As the senator said here while appearing at M&T Bank’s technology hub in Seneca One tower, combining the efforts of Buffalo Niagara with Rochester and the Finger Lakes makes the most persuasive case for our region getting picked as one of the beneficiaries of the U.S. Innovation and Competition Act, which Schumer expects the Senate will pass this week.
René Jones, M&T’s chairman and CEO, also stressed the teamwork approach.
“When you look at the corridor between Buffalo and Rochester, we have more critical assets together than we have apart,” Jones said. “And I think that’s going to position us the best, if we have high amounts of collaboration in this space.”
Satish Tripathi, the University at Buffalo’s president, was on hand to show UB’s support. Our region’s colleges and the Buffalo Niagara Medical Corridor are sources of brainpower and innovation that will help us make the case.
There’s a lot of higher learning happening in Rochester and the Finger Lakes, too.
“New jobs will be spun from our universities like” the University of Rochester and Rochester Institute of Technology, Schumer said in Canandaigua. “We have such a great bunch of universities, (including) schools like Nazareth and St. John Fisher and SUNY Geneseo and SUNY Brockport. ... That gives us a leg up.”
That leg will kick higher if Buffalo Niagara and Rochester/Finger Lakes work in unison. They don’t need to march in lockstep, but our chance to benefit from legislation championed by the Senate’s most powerful member will go to waste if leaders in business, government, academics and nonprofits don’t coalesce around a team approach.
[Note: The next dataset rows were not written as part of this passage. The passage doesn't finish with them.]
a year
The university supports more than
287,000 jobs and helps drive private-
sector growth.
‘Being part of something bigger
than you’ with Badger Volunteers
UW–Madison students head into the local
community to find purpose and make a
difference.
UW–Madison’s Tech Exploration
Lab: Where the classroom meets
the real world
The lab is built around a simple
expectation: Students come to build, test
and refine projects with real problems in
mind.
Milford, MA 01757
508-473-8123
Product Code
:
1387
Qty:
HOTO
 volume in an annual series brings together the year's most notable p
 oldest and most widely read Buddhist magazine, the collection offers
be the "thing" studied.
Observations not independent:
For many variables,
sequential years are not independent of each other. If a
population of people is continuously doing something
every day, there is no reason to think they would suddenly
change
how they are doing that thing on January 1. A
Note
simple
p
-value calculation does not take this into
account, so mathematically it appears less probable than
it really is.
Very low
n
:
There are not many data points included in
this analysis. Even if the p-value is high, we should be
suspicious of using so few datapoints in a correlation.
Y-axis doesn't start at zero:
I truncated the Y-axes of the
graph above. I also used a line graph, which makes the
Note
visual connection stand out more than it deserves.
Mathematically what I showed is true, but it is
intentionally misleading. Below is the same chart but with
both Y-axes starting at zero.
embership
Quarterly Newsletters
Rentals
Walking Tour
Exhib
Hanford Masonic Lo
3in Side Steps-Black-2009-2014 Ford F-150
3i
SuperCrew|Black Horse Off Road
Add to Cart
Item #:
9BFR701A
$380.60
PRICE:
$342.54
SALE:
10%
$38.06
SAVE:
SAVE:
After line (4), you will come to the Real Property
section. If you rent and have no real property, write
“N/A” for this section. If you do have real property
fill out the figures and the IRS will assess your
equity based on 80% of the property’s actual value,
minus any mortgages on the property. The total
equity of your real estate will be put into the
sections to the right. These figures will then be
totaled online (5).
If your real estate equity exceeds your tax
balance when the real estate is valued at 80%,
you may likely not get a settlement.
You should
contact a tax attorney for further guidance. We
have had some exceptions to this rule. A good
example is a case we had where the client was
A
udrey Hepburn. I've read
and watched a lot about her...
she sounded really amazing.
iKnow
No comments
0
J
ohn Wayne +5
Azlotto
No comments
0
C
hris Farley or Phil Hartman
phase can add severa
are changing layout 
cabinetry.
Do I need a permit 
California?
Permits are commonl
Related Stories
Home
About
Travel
The Thruway corridor from Buffalo to Rochester has much to offer technology companies, including an eager workforce, hydropower from Niagara Falls and freshwater from two Great Lakes.
North of Pembroke – between the two metropolitan areas – sits the Science Technology Advanced Manufacturing Park, or STAMP, in Genesee County. Schumer was been lobbying for Samsung to build its $17 billion semiconductor plant there, but even if Samsung goes elsewhere, STAMP shows great potential for new manufacturing and other businesses.
In addition to the $10 billion to develop 18 cities into destinations for technology companies, the legislation would provide an additional $9.5 billion to fund “innovation centers” at universities. If Western New York were to be chosen as a hub region and UB and the Rochester schools received university funding, our combined region could receive up to $1 billion from the Schumer-sponsored legislation.
“This proposal would not only usher in a new era of public-private partnership; it would bolster our region’s – and our country’s – leadership and impact in science and technology,” UB’s Tripathi said in a statement.
Dottie Gallagher, president and CEO of the Buffalo Niagara Partnership, attended Wednesday’s news conference and said she has been in touch with her counterpart in Rochester, Chamber of Commerce President Bob Duffy. That’s a good sign.
It may be tempting for either Buffalo or Rochester to want to go it alone for a chance to keep the money to itself. That would be a version of the “prisoners’ dilemma,” the game theory concept in which individuals, acting to protect their own interests, produce a worse outcome for everyone.
A teamwork approach is the best bet to ensure Western New York grasps this opportunity to take part in securing America’s competitiveness in science and technology.